Le porte-parole des taxis a dit avoir tenu pour acquis que le gouvernement allait pourtant agir de façon responsable en exigeant la fin des activités d’Uber. Il estime que le gouvernement a été irresponsable en ayant trop attendu pour régler cette crise.

Le sondage en ligne s’est déroulé entre lundi et mercredi.

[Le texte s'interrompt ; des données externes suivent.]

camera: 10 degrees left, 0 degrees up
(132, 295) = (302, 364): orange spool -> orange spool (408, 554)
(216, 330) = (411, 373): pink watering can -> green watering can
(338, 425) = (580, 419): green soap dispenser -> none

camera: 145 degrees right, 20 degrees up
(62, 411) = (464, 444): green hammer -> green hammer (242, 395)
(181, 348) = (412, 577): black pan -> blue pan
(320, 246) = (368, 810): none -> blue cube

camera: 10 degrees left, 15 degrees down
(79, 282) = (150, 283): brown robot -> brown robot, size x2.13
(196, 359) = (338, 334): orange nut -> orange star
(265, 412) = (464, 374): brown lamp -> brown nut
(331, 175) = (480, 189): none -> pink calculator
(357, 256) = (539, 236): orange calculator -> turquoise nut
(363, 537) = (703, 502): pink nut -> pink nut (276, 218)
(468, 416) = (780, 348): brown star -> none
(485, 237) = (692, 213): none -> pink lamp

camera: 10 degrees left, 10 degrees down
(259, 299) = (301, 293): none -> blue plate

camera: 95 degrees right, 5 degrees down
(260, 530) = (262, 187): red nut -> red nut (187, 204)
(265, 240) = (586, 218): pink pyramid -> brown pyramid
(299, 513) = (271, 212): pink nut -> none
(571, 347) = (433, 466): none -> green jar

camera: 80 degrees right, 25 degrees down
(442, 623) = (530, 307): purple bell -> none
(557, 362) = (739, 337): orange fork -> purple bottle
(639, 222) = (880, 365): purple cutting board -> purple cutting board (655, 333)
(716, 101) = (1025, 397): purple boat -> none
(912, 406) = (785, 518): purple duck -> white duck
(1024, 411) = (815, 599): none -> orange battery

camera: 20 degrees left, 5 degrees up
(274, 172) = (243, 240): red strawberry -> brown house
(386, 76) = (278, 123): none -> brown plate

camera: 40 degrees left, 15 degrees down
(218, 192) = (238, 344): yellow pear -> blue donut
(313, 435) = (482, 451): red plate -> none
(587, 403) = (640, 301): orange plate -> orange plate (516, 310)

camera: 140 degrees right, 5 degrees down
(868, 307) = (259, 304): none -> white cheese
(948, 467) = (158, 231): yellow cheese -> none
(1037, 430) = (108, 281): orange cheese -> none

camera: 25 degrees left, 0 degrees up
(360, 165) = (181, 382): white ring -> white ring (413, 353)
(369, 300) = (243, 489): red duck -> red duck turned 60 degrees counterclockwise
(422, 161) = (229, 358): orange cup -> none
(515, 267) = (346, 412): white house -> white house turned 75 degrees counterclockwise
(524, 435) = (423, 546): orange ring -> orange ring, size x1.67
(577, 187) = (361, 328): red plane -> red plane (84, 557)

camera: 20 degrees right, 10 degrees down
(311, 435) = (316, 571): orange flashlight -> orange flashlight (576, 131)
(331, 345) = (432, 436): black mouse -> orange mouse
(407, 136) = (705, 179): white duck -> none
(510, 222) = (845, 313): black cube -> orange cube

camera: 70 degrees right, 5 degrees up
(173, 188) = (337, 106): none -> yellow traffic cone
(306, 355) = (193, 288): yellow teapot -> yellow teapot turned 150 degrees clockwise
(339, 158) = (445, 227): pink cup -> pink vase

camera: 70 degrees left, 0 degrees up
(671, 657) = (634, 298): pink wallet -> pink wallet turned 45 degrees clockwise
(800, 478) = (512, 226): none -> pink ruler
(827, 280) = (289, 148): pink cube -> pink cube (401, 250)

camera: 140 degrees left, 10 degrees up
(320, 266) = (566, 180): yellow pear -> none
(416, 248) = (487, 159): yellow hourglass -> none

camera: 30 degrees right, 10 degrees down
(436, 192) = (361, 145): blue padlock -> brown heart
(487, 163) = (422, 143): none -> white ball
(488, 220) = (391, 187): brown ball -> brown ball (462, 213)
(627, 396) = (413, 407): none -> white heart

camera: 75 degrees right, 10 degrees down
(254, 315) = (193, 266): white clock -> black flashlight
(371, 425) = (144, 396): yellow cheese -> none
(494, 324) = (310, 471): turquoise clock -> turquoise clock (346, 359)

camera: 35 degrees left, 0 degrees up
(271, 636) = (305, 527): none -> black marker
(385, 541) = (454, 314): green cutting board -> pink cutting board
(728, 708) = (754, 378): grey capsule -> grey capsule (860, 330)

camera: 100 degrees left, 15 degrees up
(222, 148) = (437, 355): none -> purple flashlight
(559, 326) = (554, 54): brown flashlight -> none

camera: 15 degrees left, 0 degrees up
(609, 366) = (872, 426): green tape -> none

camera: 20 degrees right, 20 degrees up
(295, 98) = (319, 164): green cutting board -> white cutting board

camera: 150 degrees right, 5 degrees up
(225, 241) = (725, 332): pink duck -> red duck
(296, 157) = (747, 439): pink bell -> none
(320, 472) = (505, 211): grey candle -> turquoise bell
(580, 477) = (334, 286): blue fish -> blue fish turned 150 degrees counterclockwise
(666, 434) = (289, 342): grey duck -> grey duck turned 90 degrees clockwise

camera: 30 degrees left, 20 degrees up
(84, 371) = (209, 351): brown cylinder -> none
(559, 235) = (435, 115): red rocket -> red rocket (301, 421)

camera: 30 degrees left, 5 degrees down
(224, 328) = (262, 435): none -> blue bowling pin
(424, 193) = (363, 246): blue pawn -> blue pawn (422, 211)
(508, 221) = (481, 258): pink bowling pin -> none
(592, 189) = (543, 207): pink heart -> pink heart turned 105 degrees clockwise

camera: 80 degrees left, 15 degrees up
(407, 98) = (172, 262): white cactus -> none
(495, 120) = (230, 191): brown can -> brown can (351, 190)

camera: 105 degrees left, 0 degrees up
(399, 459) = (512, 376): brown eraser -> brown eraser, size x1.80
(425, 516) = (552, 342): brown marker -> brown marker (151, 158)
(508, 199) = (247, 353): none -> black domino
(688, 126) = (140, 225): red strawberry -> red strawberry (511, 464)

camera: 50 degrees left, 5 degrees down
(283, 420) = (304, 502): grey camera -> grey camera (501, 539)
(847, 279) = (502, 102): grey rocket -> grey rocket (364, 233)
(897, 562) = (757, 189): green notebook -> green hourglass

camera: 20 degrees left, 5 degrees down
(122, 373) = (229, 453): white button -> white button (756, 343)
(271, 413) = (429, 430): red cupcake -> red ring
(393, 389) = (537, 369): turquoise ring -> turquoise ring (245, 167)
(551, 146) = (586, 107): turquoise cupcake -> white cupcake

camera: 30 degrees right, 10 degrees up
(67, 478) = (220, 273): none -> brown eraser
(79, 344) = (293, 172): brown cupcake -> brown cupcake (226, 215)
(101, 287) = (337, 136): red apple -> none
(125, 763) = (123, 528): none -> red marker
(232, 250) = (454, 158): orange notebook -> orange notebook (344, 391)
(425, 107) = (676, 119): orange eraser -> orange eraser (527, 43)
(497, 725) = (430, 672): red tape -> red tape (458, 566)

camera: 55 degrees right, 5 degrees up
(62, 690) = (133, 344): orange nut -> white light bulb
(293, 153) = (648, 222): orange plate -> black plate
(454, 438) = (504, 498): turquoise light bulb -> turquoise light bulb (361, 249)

Au total, 1000 questionnaires ont été remplis.

Dans son projet de loi 100, le gouvernement propose d’obliger tous les chauffeurs à avoir un permis de conduire de classe 4C, spécifiquement réservé au taxi, qui nécessitera une vérification de leurs antécédents judiciaires et une formation en service à la clientèle.

Toutes les voitures qui servent à des activités de taxi devront avoir une plaque d’immatriculation désignée comportant la lettre T.

Les chauffeurs d’Uber, qui étaient exemptés d’une portion de la perception des taxes de vente à titre de travailleurs autonomes, devront acquitter les montants de TPS et TVQ relatifs à leurs activités, au même titre que les autres. Actuellement, Québec estime ses pertes annuelles en taxes et impôts à approximativement 20 millions $.

Dans son projet pilote, Uber proposait notamment de payer 100 000 $ à Québec pour exploiter son réseau. La taxe pour chaque course passerait de 10 à 35 cents et un autre sept cents serait alloué à un fonds destiné à la Société de l’assurance automobile du Québec (SAAQ). Au total, la multinationale estime à plus de 3 millions $ par an les sommes qui seraient versées dans les coffres de l’État.

Elle suggérait également un «fonds de transition» pour mieux étudier l’impact de ce type d’entreprise sur l’industrie du taxi. Il serait surtout financé par l’installation de modules d’enregistrement des ventes (MEV) dans les taxis traditionnels pour percevoir la TPS et la TVQ, ainsi qu’une taxe spéciale imposée à tous les joueurs de l’industrie. Pas moins de 75 millions $ seraient ainsi récupérés, selon Uber.